◆ Task item ◆
Nothing but a number is wanted here: the tally of lines in the material below that include "displayed".

+--

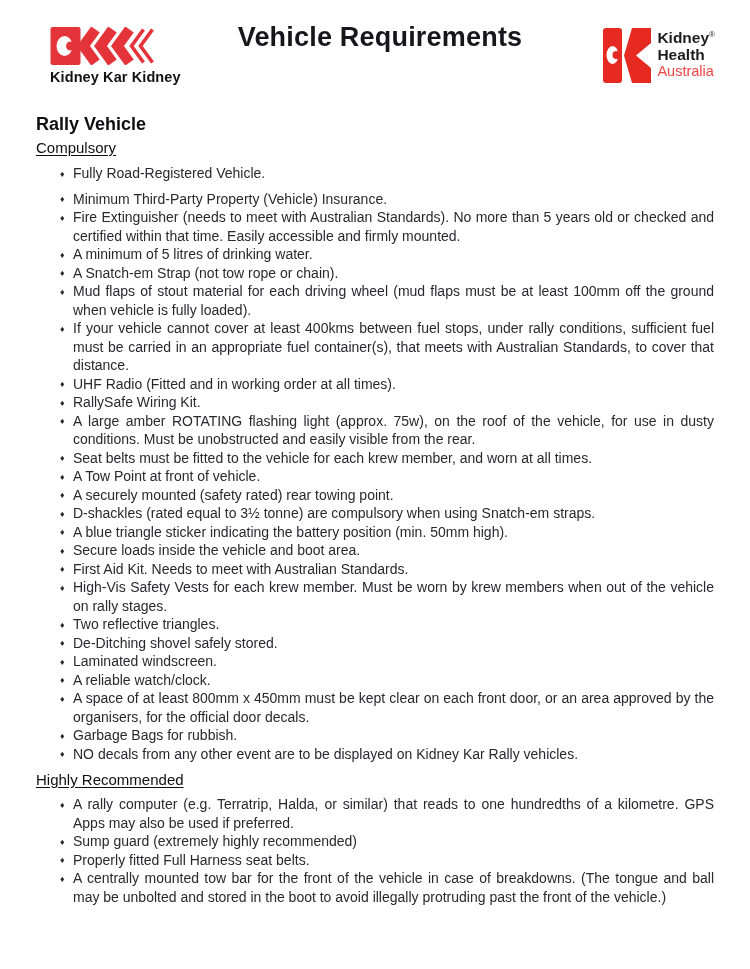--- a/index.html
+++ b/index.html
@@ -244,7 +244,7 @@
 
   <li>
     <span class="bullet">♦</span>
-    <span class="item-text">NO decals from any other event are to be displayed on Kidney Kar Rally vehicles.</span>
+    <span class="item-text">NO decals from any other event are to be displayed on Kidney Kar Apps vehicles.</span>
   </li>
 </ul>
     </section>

+--

◆ Output of the exercise ◆
2